BRIEF: Would you reproduce each line below exactly, leaving every picture out?

GIVEN DATA:
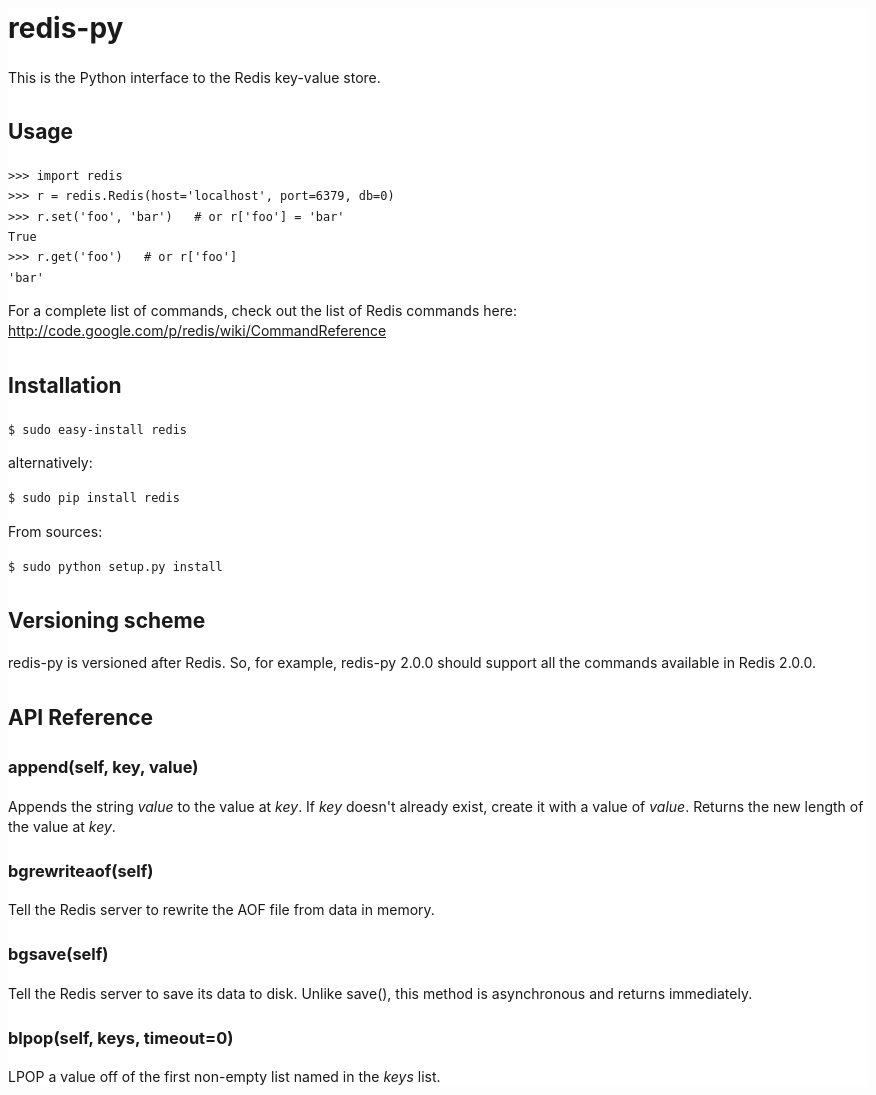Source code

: redis-py
========

This is the Python interface to the Redis key-value store.


Usage
-----

    >>> import redis
    >>> r = redis.Redis(host='localhost', port=6379, db=0)
    >>> r.set('foo', 'bar')   # or r['foo'] = 'bar'
    True
    >>> r.get('foo')   # or r['foo']
    'bar'

For a complete list of commands, check out the list of Redis commands here:
http://code.google.com/p/redis/wiki/CommandReference

Installation
------------

    $ sudo easy-install redis

alternatively:

    $ sudo pip install redis

From sources:

    $ sudo python setup.py install

Versioning scheme
-----------------

redis-py is versioned after Redis. So, for example, redis-py 2.0.0 should 
support all the commands available in Redis 2.0.0. 

API Reference
-------------

### append(self, key, value)
  Appends the string _value_ to the value at _key_. If _key_
  doesn't already exist, create it with a value of _value_.
  Returns the new length of the value at _key_.

### bgrewriteaof(self)
  Tell the Redis server to rewrite the AOF file from data in memory.

### bgsave(self)
  Tell the Redis server to save its data to disk.  Unlike save(),
  this method is asynchronous and returns immediately.

### blpop(self, keys, timeout=0)
  LPOP a value off of the first non-empty list
  named in the _keys_ list.
  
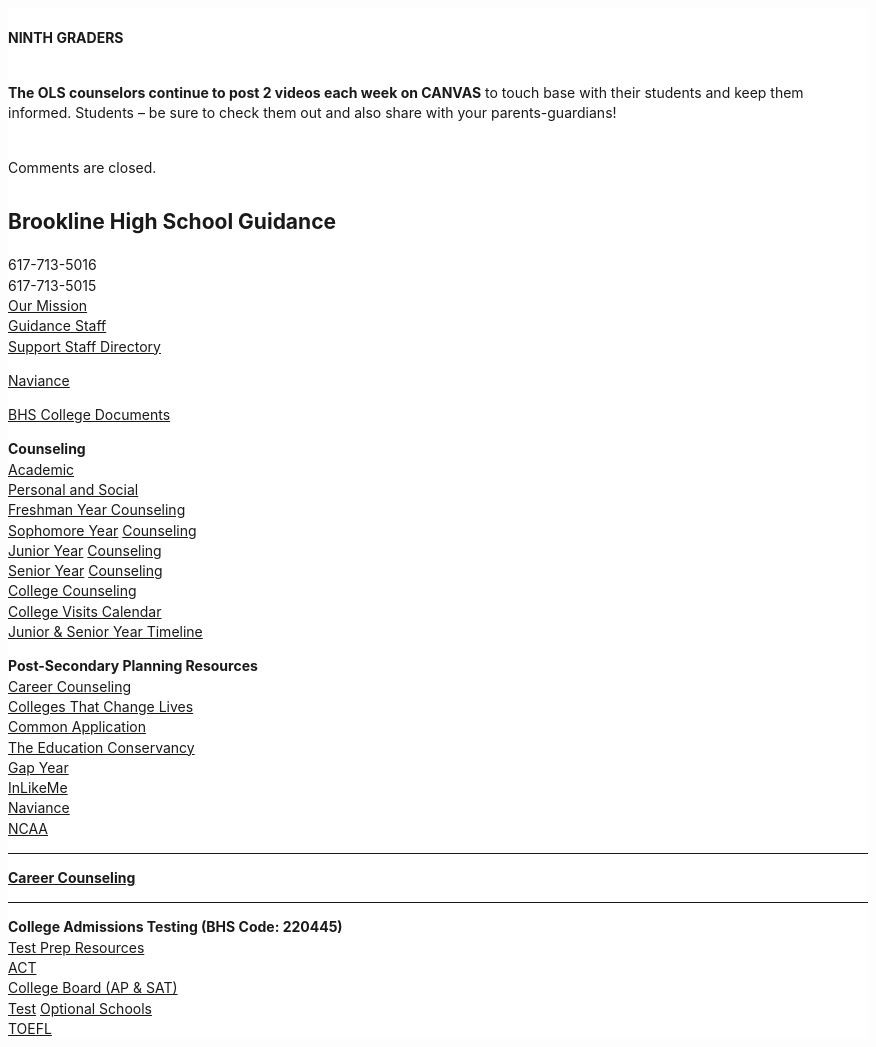    
**NINTH GRADERS**  
  
   
**The OLS counselors continue to post 2 videos each week on CANVAS** to touch base with their students and keep them informed. Students – be sure to check them out and also share with your parents-guardians!  
   
  

  

Comments are closed.

Brookline High School Guidance
------------------------------

617-713-5016  
617-713-5015  
[​Our Mission](/guidance-mission-statement.html)  
[Guidance Staff](/guidance-staff.html)  
[Support Staff Directory](/clinical-counseling--support-services.html)

[Naviance](https://student.naviance.com/brookline)

[BHS College Documents](https://drive.google.com/drive/folders/0B6If7_KxeX3jVnVkWDRmLWxUUUk?usp=sharing)

**Counseling**  
﻿[Academic](/academic-counseling.html)﻿  
[Personal and Social](/personal--social-counseling.html)  
[Freshman Year Counseling](/freshmen-year.html)  
﻿[Sophomore Year](/sophomore-year.html) [Counseling](/freshmen-year.html)﻿[](/sophomore-year.html)  
[Junior Year](/junior-year.html) [Counseling](/freshmen-year.html)  
[Senior Year](/senior-year.html) [Counseling](/freshmen-year.html)  
[College Counseling](/college-counseling.html)  
[College Visits Calendar](/calendars.html)  
[Junior & Senior Year Timeline](/junior--senior-year-timeline.html)

**Post-Secondary Planning Resources**  
[Career Counseling](/career-counseling1.html)  
[​Colleges That Change Lives](http://ctcl.org)  
[Common Application](http://www.commonapp.org/)  
[The Education Conservancy](http://www.educationconservancy.org)  
﻿[Gap Year](/gap-year.html)  
﻿[InLikeMe](http://inlikeme.com)  
[Naviance](/naviance.html)  
[NCAA](http://web3.ncaa.org/ECWR2/NCAA_EMS/NCAA.jsp)

* * *

**[Career Counseling](/career-counseling1.html)**

* * *

**College Admissions Testing (BHS Code: 220445)**  
[Test Prep Resources](/test-prep-resources.html)  
[ACT](http://actstudent.org)  
[College Board (AP & SAT)](http://collegeboard.org)  
[Test](http://fairtest.org) [Optional Schools](http://fairtest.org)  
[TOEFL](http://www.ets.org/toefl)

TASK OUTPUT:
Source code

: redis-py
========

This is the Python interface to the Redis key-value store.


Usage
-----

    >>> import redis
    >>> r = redis.Redis(host='localhost', port=6379, db=0)
    >>> r.set('foo', 'bar')   # or r['foo'] = 'bar'
    True
    >>> r.get('foo')   # or r['foo']
    'bar'

For a complete list of commands, check out the list of Redis commands here:
http://code.google.com/p/redis/wiki/CommandReference

Installation
------------

    $ sudo easy-install redis

alternatively:

    $ sudo pip install redis

From sources:

    $ sudo python setup.py install

Versioning scheme
-----------------

redis-py is versioned after Redis. So, for example, redis-py 2.0.0 should 
support all the commands available in Redis 2.0.0. 

API Reference
-------------

### append(self, key, value)
  Appends the string _value_ to the value at _key_. If _key_
  doesn't already exist, create it with a value of _value_.
  Returns the new length of the value at _key_.

### bgrewriteaof(self)
  Tell the Redis server to rewrite the AOF file from data in memory.

### bgsave(self)
  Tell the Redis server to save its data to disk.  Unlike save(),
  this method is asynchronous and returns immediately.

### blpop(self, keys, timeout=0)
  LPOP a value off of the first non-empty list
  named in the _keys_ list.
  
**NINTH GRADERS**  
  
   
**The OLS counselors continue to post 2 videos each week on CANVAS** to touch base with their students and keep them informed. Students – be sure to check them out and also share with your parents-guardians!  
   
  

  

Comments are closed.

Brookline High School Guidance
------------------------------

617-713-5016  
617-713-5015  
[​Our Mission](/guidance-mission-statement.html)  
[Guidance Staff](/guidance-staff.html)  
[Support Staff Directory](/clinical-counseling--support-services.html)

[Naviance](https://student.naviance.com/brookline)

[BHS College Documents](https://drive.google.com/drive/folders/0B6If7_KxeX3jVnVkWDRmLWxUUUk?usp=sharing)

**Counseling**  
﻿[Academic](/academic-counseling.html)﻿  
[Personal and Social](/personal--social-counseling.html)  
[Freshman Year Counseling](/freshmen-year.html)  
﻿[Sophomore Year](/sophomore-year.html) [Counseling](/freshmen-year.html)﻿[](/sophomore-year.html)  
[Junior Year](/junior-year.html) [Counseling](/freshmen-year.html)  
[Senior Year](/senior-year.html) [Counseling](/freshmen-year.html)  
[College Counseling](/college-counseling.html)  
[College Visits Calendar](/calendars.html)  
[Junior & Senior Year Timeline](/junior--senior-year-timeline.html)

**Post-Secondary Planning Resources**  
[Career Counseling](/career-counseling1.html)  
[​Colleges That Change Lives](http://ctcl.org)  
[Common Application](http://www.commonapp.org/)  
[The Education Conservancy](http://www.educationconservancy.org)  
﻿[Gap Year](/gap-year.html)  
﻿[InLikeMe](http://inlikeme.com)  
[Naviance](/naviance.html)  
[NCAA](http://web3.ncaa.org/ECWR2/NCAA_EMS/NCAA.jsp)

* * *

**[Career Counseling](/career-counseling1.html)**

* * *

**College Admissions Testing (BHS Code: 220445)**  
[Test Prep Resources](/test-prep-resources.html)  
[ACT](http://actstudent.org)  
[College Board (AP & SAT)](http://collegeboard.org)  
[Test](http://fairtest.org) [Optional Schools](http://fairtest.org)  
[TOEFL](http://www.ets.org/toefl)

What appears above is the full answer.